What is expected
Please copy the listing that follows exactly, leaving out any pictures.

The data
##########

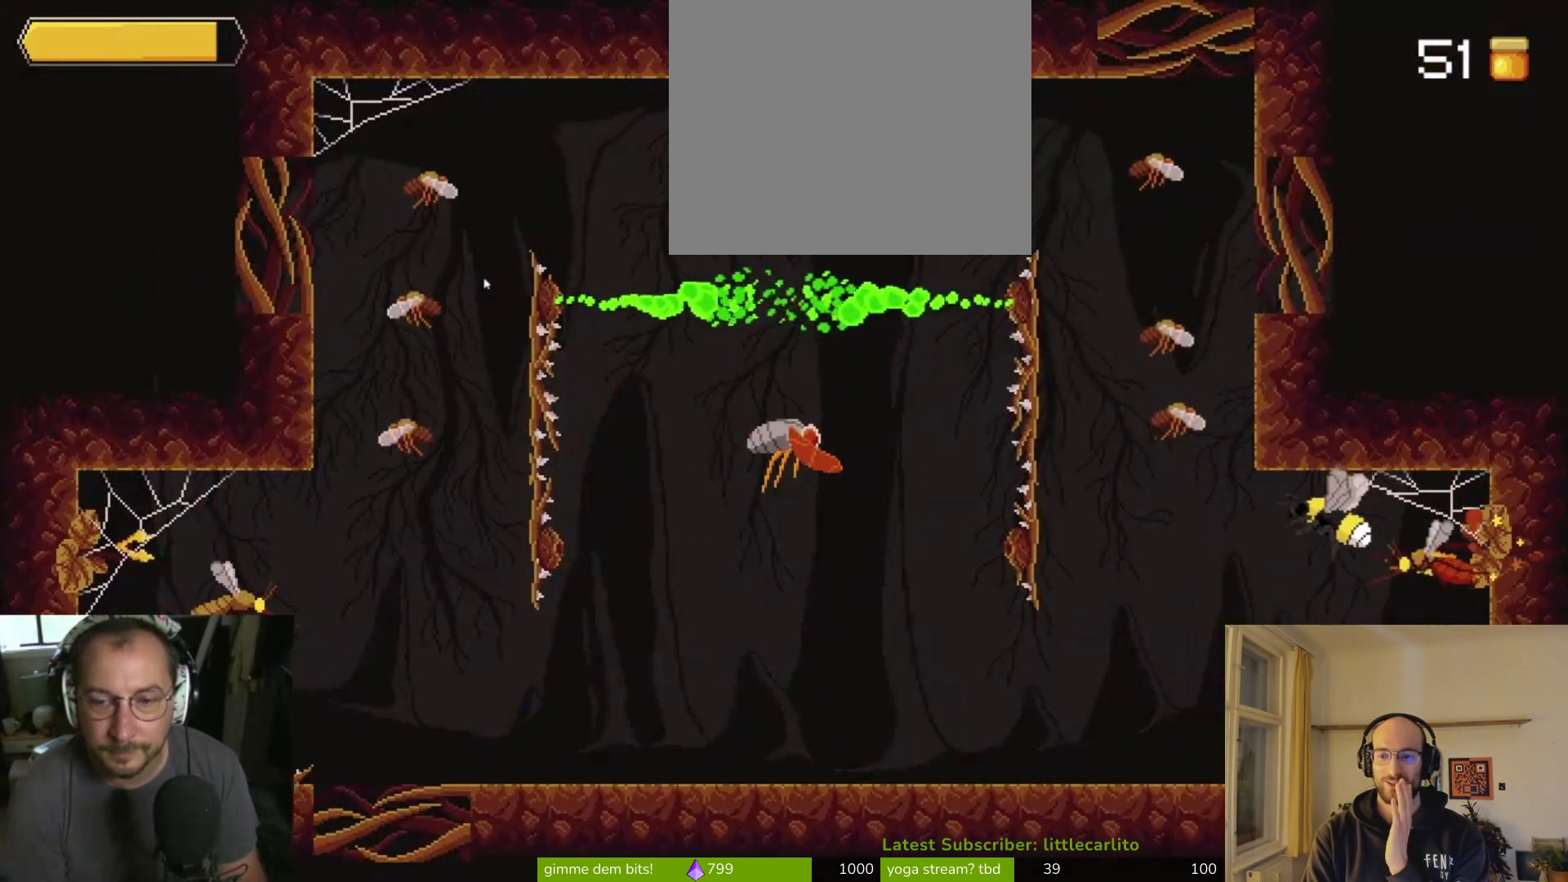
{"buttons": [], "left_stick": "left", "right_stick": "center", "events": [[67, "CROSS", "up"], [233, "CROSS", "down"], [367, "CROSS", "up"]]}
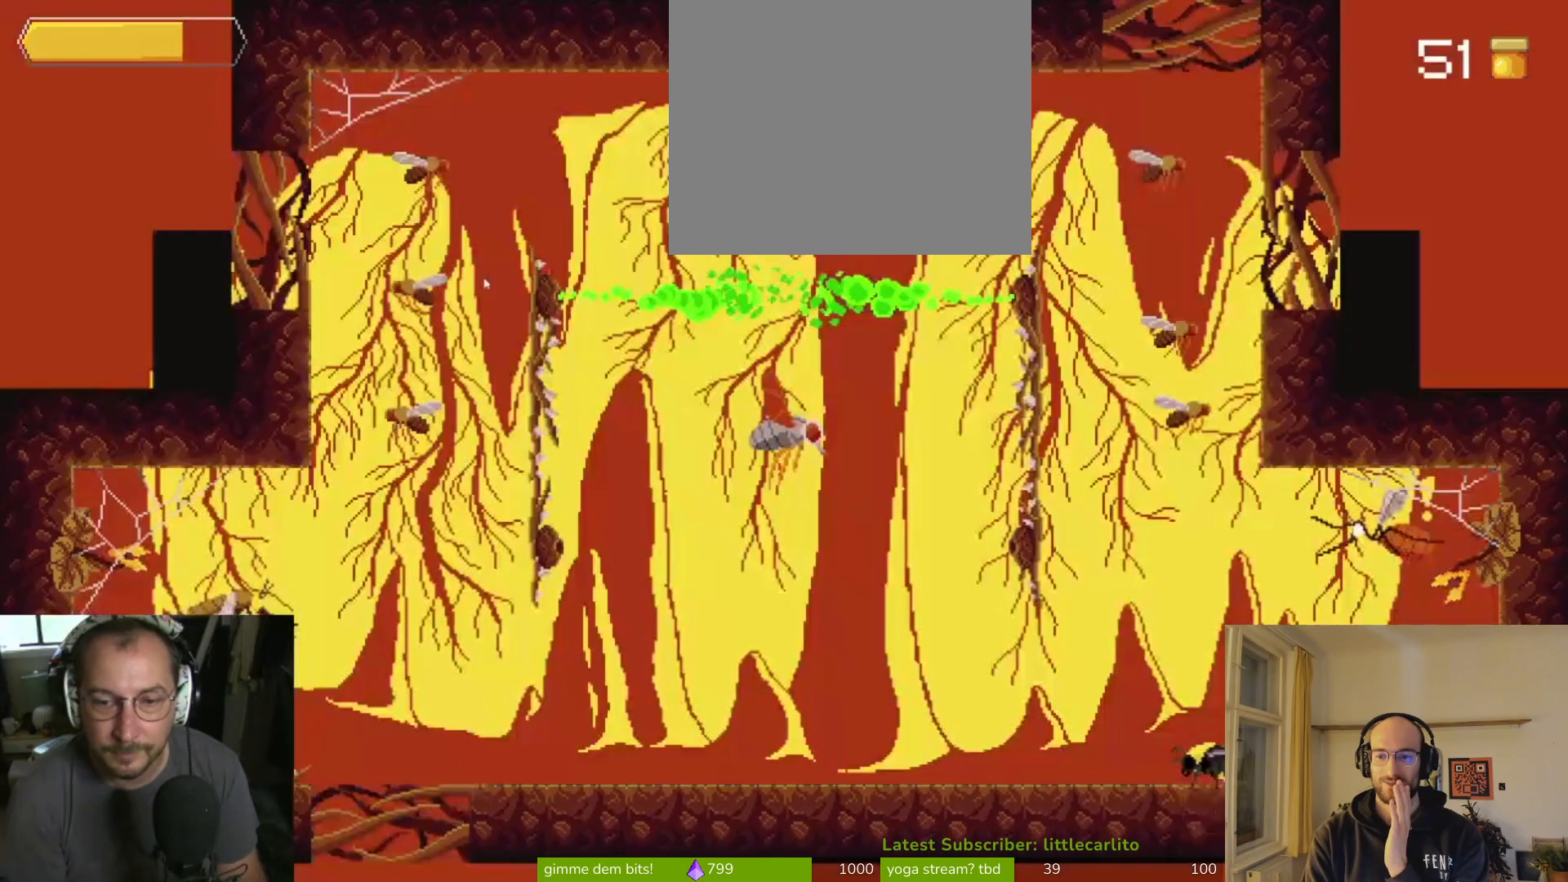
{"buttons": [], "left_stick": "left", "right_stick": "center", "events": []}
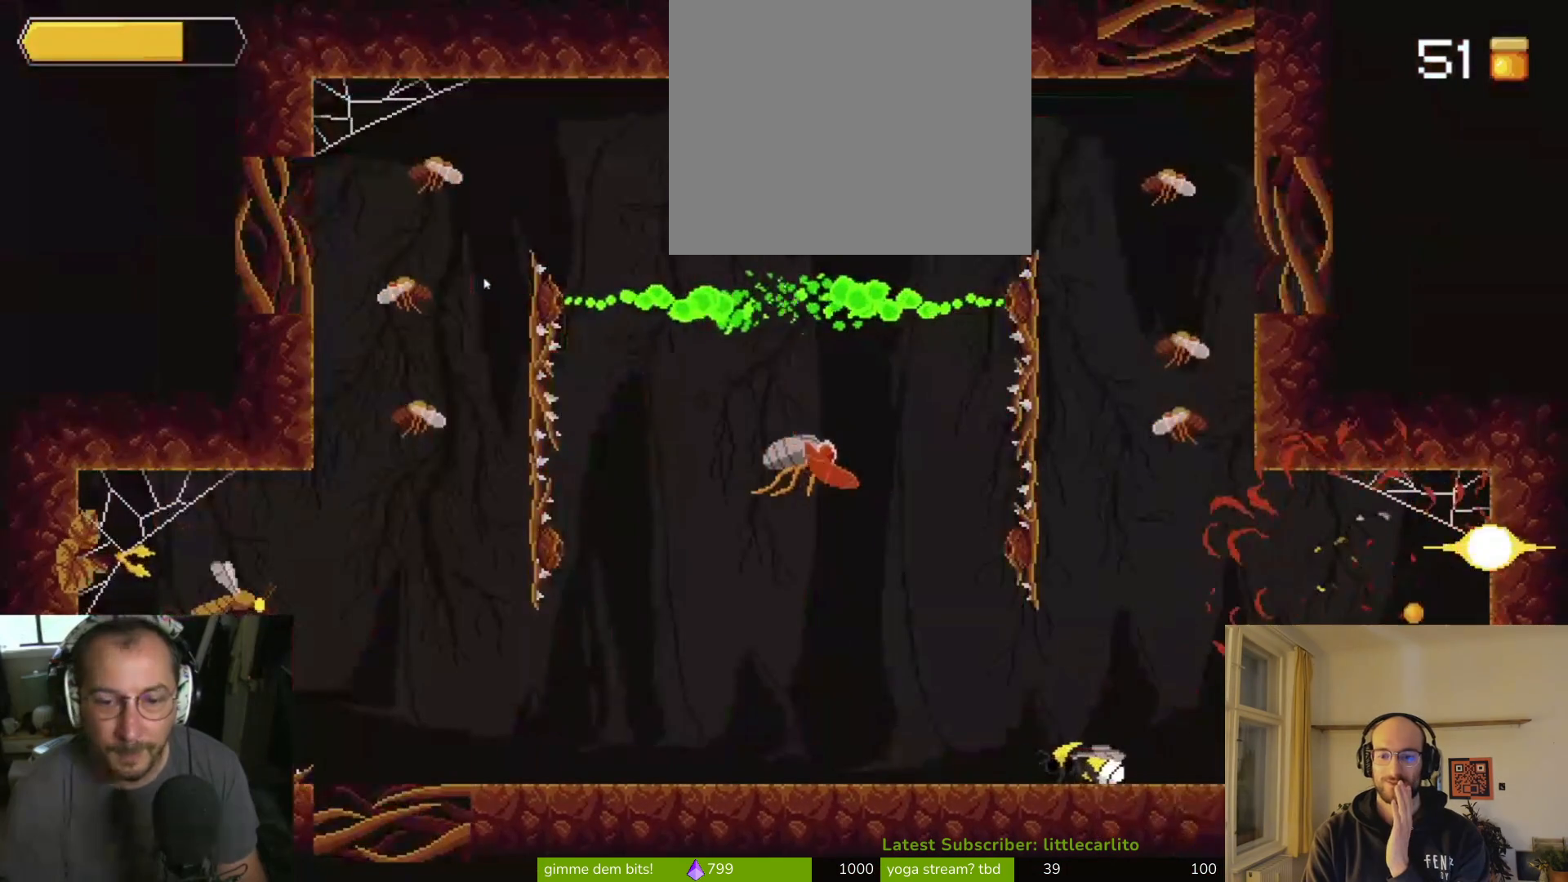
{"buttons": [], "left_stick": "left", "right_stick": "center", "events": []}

##########

Response to this task
{"buttons": [], "left_stick": "left", "right_stick": "center", "events": [[67, "CROSS", "up"], [233, "CROSS", "down"], [367, "CROSS", "up"]]}
{"buttons": [], "left_stick": "left", "right_stick": "center", "events": []}
{"buttons": [], "left_stick": "left", "right_stick": "center", "events": []}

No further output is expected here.